Starting at the first line of the data below, write out each line exactly until you reach the line containing "- ✅ Dynamic prompt generation", and include that line too.

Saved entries
************

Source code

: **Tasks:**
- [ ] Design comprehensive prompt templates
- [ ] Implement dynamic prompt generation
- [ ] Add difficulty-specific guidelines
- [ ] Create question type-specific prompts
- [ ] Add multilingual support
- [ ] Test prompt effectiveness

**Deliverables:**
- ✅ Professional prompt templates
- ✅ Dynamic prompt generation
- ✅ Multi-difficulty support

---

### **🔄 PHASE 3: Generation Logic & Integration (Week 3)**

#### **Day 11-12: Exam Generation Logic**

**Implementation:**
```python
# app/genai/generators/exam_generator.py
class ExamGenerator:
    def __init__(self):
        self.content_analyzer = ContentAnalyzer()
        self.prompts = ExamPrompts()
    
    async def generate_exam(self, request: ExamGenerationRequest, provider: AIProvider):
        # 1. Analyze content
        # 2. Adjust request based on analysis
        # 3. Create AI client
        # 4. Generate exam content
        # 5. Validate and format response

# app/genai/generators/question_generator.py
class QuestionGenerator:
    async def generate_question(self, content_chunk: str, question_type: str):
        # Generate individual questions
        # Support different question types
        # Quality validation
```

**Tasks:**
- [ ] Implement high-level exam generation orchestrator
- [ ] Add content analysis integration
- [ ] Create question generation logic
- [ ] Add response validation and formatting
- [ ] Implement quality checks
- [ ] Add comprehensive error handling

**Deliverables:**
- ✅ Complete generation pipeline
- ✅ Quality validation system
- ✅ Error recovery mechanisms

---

************

Solved problem:
Source code

: **Tasks:**
- [ ] Design comprehensive prompt templates
- [ ] Implement dynamic prompt generation
- [ ] Add difficulty-specific guidelines
- [ ] Create question type-specific prompts
- [ ] Add multilingual support
- [ ] Test prompt effectiveness

**Deliverables:**
- ✅ Professional prompt templates
- ✅ Dynamic prompt generation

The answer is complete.